Maria göz ucuyla yanına gelen kıza baktı ve kendisi hakkında yaptığı yoruma aldırmadan kurabiye hamurunun kıvamını kontrol etti.

"Gece yapacaklarını düşünmek yerine şu hamura biraz un kat."

Billie, somurtmaya devam ederek kendisinden yaşça büyük kadının yanındaki un kavanozuna uzandı ve kavanozun içindeki kaşıkla hamura biraz daha un ekledi.

"Cidden boş zamanlarını mükemmel kurabiye hamurunu bulmaya ayırdığına inanamıyorum. Ben seni hiç boşluğu olmayan biri olarak düşünürdüm."

"Bütün gün kötü adamları patakladığımı mı düşünüyordun?"

"Yani..."

Kızın cevabı yanındaki ajanı gülümsetmişti. Bütün gün kötü adamları pataklamak? Bu çok yorucu olurdu.

"Babam ne zaman bana telefon alacak biliyor musun?"

"Hiçbir zaman."

"Ha?"

"Kimse sana telefonunu parçala dememişti. Şimdi niye sana telefon alsın ki?"

Kızın gözleri Maria her konuştuktan sonra mümkünmüş gibi daha da büyüyordu sanki.

"Ama izlediğim bütün aksiyon filmlerinde ana karakteri telefon sinyalinden buluyorlardı!"

"Sen gerçekten o gün, izlediğin iki aksiyon filmine göre hareket edip hayatta kalabildin mi?"

Billie, Maria'nın kahkahasını zor tuttuğunu belli edecek şekilde sorduğu soruya bozulsa da bunu belli etmemeye çalışıyordu. Oysa pek başarılı olduğu söylenemezdi.

Maria bozulduğunu görünce küçük oyununu sonlandırmak için dirseğiyle kızı hafifçe dürttü.

"Sen doğru olanı yaptın. Babanın şimdiye kadar  telefon alması gerekiyordu, neden almadı ben de bilmiyorum ama merak etme. Yakında alır."
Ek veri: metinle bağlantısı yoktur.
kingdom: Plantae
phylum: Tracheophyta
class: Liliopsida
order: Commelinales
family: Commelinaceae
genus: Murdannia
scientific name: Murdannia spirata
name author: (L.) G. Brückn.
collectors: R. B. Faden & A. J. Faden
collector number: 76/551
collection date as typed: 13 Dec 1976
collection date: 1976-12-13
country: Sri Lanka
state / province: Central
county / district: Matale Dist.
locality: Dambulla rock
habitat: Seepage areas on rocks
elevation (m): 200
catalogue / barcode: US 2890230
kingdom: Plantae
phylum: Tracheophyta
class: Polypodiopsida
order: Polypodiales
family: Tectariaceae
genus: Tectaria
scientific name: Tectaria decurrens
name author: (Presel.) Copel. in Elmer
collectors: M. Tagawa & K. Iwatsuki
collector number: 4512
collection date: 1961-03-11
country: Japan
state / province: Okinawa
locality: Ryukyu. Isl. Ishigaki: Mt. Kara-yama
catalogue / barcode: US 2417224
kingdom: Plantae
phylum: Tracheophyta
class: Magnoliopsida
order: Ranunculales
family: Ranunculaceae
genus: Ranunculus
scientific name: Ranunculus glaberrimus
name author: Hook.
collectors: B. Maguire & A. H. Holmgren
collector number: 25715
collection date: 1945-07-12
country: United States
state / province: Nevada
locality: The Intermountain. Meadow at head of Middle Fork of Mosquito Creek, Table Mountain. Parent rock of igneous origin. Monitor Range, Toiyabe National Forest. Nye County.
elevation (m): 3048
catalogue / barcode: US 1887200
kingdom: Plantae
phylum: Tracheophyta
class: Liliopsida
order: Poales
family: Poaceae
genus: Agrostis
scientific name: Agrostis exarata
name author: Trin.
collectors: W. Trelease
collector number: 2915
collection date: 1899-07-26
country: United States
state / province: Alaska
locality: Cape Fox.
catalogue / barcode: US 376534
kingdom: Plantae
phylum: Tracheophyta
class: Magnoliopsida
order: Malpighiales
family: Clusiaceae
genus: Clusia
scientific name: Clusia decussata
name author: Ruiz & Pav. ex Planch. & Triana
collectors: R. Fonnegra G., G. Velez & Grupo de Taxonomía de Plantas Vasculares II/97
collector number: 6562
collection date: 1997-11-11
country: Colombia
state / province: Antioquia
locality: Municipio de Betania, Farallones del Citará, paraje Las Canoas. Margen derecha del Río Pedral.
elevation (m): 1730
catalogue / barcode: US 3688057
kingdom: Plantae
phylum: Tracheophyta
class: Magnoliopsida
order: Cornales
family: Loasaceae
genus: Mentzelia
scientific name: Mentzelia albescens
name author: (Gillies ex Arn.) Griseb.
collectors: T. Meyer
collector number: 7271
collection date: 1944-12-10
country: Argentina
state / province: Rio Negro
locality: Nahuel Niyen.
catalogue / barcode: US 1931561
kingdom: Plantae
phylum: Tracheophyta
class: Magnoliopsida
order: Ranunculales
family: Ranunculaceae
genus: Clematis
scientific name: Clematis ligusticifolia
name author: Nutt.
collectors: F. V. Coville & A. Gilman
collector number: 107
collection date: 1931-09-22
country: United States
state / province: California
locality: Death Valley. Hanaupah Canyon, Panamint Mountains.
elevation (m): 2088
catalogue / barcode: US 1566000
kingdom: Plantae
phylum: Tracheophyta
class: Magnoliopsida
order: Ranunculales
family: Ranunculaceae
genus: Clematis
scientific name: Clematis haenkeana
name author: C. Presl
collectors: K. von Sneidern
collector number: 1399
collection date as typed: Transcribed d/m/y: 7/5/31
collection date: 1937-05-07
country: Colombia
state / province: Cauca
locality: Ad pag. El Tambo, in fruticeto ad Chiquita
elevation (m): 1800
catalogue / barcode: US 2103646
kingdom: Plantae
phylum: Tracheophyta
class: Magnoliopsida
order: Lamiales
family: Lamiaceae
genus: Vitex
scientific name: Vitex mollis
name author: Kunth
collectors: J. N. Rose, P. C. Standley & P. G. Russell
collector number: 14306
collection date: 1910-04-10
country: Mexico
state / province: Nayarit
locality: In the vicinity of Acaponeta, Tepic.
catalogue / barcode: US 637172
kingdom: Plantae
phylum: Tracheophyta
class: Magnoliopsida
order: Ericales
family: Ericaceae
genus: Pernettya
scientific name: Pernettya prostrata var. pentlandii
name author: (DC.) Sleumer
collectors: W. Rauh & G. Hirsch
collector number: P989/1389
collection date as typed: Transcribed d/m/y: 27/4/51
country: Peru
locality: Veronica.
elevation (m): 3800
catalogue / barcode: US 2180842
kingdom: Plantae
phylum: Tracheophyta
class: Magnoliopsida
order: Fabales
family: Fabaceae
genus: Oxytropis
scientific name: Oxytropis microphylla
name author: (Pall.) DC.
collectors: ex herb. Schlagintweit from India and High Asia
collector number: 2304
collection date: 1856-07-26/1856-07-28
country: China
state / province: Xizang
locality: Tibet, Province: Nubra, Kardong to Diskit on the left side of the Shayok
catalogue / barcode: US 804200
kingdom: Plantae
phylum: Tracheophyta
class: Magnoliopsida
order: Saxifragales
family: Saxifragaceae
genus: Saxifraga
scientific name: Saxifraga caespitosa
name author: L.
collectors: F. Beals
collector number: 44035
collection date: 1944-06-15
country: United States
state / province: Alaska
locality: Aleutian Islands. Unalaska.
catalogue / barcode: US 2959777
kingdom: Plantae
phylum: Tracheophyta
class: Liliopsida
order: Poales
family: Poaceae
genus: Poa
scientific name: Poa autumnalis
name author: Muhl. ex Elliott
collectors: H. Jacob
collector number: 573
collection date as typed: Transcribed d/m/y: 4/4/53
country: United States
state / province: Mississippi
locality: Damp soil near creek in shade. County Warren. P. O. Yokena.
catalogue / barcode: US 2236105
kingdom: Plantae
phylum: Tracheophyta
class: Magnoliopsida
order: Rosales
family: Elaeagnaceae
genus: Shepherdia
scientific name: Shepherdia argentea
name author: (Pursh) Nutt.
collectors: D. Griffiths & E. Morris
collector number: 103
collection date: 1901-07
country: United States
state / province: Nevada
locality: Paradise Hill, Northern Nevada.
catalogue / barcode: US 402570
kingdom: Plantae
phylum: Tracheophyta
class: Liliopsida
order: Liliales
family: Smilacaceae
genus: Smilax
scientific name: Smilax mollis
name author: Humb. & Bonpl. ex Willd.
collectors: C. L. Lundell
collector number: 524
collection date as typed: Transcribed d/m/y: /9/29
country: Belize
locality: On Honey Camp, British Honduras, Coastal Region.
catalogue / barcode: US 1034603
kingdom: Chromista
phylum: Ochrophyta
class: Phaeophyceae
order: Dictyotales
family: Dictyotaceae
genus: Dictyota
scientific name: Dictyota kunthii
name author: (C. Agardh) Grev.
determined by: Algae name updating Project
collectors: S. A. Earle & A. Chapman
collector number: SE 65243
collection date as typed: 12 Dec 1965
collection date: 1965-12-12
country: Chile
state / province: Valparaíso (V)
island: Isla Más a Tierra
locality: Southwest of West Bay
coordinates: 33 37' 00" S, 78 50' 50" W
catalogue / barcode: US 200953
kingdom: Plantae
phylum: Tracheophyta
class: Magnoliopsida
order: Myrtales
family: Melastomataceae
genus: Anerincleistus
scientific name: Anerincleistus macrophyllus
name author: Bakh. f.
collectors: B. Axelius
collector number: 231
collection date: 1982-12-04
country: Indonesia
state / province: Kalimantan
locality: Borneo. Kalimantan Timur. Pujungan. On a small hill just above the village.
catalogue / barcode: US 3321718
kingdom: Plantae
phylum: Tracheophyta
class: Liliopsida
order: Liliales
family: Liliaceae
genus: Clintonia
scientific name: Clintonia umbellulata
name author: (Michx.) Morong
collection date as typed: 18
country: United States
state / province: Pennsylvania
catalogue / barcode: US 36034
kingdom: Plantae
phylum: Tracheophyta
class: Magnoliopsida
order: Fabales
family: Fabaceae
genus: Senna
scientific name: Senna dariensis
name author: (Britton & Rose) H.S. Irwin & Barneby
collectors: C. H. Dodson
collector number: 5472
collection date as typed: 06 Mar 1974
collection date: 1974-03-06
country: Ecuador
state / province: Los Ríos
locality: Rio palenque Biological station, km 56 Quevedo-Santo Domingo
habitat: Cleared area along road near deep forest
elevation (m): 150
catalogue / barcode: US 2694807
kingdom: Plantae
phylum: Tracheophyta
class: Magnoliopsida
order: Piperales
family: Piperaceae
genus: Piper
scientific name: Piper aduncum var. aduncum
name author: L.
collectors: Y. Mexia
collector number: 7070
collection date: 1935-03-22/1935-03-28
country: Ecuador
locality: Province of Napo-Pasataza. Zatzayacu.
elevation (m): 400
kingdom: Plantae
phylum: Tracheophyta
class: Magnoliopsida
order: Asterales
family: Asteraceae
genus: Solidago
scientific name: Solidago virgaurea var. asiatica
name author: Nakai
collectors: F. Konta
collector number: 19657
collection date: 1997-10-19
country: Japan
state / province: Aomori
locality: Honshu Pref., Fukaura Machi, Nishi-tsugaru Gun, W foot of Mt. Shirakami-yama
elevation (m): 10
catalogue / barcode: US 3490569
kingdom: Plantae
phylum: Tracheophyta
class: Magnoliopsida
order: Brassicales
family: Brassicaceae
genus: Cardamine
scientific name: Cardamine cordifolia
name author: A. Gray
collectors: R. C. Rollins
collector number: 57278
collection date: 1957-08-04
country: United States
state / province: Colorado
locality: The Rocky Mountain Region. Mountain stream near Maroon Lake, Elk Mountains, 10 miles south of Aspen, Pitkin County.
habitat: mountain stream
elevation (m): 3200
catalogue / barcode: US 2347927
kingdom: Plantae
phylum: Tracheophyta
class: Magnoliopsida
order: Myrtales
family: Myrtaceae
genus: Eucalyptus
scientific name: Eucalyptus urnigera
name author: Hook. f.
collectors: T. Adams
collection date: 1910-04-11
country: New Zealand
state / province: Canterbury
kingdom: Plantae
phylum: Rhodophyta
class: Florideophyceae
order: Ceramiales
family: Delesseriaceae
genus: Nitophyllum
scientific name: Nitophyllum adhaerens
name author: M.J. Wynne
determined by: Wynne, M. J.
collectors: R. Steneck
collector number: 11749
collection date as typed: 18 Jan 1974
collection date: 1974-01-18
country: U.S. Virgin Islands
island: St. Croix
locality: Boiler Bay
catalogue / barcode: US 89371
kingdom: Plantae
Duyduğu şeylerle birlikte Billie'nin kaşları çatıldı ve önündeki un kavanozunun içine elini soktu. Maria Hill'in kendisini izlemediğinden emin olunca da kavanozdan aldığı bir tutam unu yanındaki ajanın yüzüne fırlattı.

Maria birden yüzüne gelen unla şaşırsada neler olduğunu anlaması birkaç saniyesini almıştı. Şimdiyse hamurlu elleri, kocaman açılmış gözleri ve un yüzünden yer yer beyaz olan yüzüyle Billie'ye bakıyordu.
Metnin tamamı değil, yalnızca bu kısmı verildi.